S’extirpant miraculeusement de son étiquette de Cat Power soft, Emily Jane White baigne dorénavant dans une americana à l’architecture baroque, dans un Far-West cerné de khôl tel que Nick Cave et ses Bad Seeds l’envisagèrent au moment d’enregistrer « Henry’s Dream ». Dans cet univers fantomatique, parfois très sombre, les guitares se dévoilent avec parcimonie pour mieux faire claquer chaque accord ; les synthétiseurs dessinent une ambiance religieuse, cérémonielle parfois ; la voix-berceuse d’Emily Jane White sert de guide et de contrepoint doucereux à l’ambiance spectrale de ces neuf titres hésitant entre le torve et le venimeux.

Forcément, référence inévitable, l’ombre de Polly-Jean Harvey s’incruste dans de nombreuses chansons de « Blood / Lines » (la langueur de « My Beloved » et « Thoroughbred » pourraient sortir de « To Bring You My Love »). PJ Harvey étant la plus grande chanteuse / compositrice du monde, on a tendance à sournoisement passer un coup de balai sur la moindre vocaliste féminine s’essayant aux indomptables « Dry » ou « Is This Desire ». Mais là, non. Emily Jane White partage certes de nombreuses accointances avec Polly-Jean, il ne s’agit cependant que de sensibilités ou de références communes (on imagine très bien Emily Jane White connaître en détails l’œuvre d’Emily Brontë). Sans bien sûr atteindre chaque cime gagnée par PJ Harvey, « Blood / Lines » s’impose comme suffisamment personnel et habité pour que le cousinage finisse par tourner court au grès d’écoutes attentives.

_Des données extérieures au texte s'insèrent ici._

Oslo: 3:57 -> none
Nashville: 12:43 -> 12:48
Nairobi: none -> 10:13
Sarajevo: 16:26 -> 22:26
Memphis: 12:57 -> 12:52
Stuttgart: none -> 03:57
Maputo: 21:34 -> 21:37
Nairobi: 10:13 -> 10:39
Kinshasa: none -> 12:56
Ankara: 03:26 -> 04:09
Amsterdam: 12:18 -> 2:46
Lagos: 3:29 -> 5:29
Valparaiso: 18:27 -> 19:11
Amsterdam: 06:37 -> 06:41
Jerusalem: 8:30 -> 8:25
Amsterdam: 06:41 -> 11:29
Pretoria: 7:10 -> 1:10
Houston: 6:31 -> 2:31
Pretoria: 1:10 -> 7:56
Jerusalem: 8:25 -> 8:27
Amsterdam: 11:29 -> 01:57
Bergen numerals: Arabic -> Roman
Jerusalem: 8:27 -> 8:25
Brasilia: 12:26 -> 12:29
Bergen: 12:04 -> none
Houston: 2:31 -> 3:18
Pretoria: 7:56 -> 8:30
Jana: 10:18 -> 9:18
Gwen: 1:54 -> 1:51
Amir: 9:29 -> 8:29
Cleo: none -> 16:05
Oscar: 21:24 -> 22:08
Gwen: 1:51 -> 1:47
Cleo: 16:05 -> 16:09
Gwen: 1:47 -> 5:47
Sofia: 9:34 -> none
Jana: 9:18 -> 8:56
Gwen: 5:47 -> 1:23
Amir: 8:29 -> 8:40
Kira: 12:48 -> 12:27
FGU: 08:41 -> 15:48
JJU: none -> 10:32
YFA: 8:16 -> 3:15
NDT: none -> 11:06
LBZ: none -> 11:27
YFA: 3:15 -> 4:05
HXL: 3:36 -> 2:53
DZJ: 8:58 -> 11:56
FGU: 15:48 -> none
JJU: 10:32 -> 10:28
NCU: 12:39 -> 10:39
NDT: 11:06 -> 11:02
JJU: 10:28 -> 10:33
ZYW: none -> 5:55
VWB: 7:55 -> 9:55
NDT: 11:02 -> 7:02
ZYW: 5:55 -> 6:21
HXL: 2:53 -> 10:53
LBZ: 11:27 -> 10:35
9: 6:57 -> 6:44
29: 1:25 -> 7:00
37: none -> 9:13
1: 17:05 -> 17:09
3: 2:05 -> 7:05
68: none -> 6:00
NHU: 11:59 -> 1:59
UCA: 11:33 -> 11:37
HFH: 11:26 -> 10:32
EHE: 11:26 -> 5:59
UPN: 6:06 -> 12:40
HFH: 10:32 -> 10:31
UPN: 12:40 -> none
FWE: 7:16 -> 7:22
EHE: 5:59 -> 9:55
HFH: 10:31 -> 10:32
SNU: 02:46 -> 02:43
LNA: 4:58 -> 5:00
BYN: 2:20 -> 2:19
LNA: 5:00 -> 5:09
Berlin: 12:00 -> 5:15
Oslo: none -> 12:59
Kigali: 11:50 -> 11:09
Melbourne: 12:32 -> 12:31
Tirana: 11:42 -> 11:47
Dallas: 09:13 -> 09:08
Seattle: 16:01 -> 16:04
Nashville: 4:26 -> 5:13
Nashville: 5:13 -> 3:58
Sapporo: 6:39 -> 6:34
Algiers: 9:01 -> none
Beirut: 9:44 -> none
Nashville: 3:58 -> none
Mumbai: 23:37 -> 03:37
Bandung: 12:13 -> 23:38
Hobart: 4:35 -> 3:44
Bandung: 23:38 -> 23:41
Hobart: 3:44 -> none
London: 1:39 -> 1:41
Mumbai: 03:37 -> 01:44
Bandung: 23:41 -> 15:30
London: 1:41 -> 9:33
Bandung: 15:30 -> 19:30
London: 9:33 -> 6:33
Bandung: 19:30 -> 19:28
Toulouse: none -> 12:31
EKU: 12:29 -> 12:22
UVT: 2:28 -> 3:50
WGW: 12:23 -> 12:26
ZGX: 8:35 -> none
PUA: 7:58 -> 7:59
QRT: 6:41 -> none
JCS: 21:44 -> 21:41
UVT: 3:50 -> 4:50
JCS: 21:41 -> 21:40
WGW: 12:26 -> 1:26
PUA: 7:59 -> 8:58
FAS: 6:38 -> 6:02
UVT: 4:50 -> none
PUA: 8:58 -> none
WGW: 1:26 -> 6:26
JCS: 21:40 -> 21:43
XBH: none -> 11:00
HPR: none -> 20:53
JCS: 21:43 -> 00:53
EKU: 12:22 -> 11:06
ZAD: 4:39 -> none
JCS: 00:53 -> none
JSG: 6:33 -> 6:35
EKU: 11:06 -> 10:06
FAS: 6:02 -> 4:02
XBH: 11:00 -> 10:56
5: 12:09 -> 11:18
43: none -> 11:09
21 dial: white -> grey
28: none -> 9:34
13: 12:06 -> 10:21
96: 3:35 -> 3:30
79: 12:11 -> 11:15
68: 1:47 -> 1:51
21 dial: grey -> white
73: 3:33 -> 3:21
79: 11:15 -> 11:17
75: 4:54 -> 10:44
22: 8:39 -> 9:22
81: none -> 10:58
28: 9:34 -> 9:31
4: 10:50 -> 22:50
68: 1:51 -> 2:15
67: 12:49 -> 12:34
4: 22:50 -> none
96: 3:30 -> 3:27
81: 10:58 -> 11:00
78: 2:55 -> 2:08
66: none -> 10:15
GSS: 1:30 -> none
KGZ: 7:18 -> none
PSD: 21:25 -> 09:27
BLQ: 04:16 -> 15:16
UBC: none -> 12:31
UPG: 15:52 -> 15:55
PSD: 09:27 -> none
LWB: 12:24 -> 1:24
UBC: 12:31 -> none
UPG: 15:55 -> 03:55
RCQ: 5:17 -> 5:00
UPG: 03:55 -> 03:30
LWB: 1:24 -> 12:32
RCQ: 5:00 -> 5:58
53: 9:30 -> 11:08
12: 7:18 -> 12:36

En fait, Emily Jane White donne aujourd’hui l’impression d’une artiste tellement émancipée qu’il serait injuste de parler références à son propos. Filiation serait plus juste. Car de la même façon que Neil Young reste indissociable d’Hank Marvin et R.E.M. de Big Star (sans que cela n’ait empêché ces artistes de sonner de façon unique), Emily Jane White appartient à une lignée incluant Nick Cave, Bill Callahan ou donc PJ Harvey… Une généalogie qui n’aime rien moins que secouer avec des caresses la routine de l’auditeur parfois un peu trop blasé.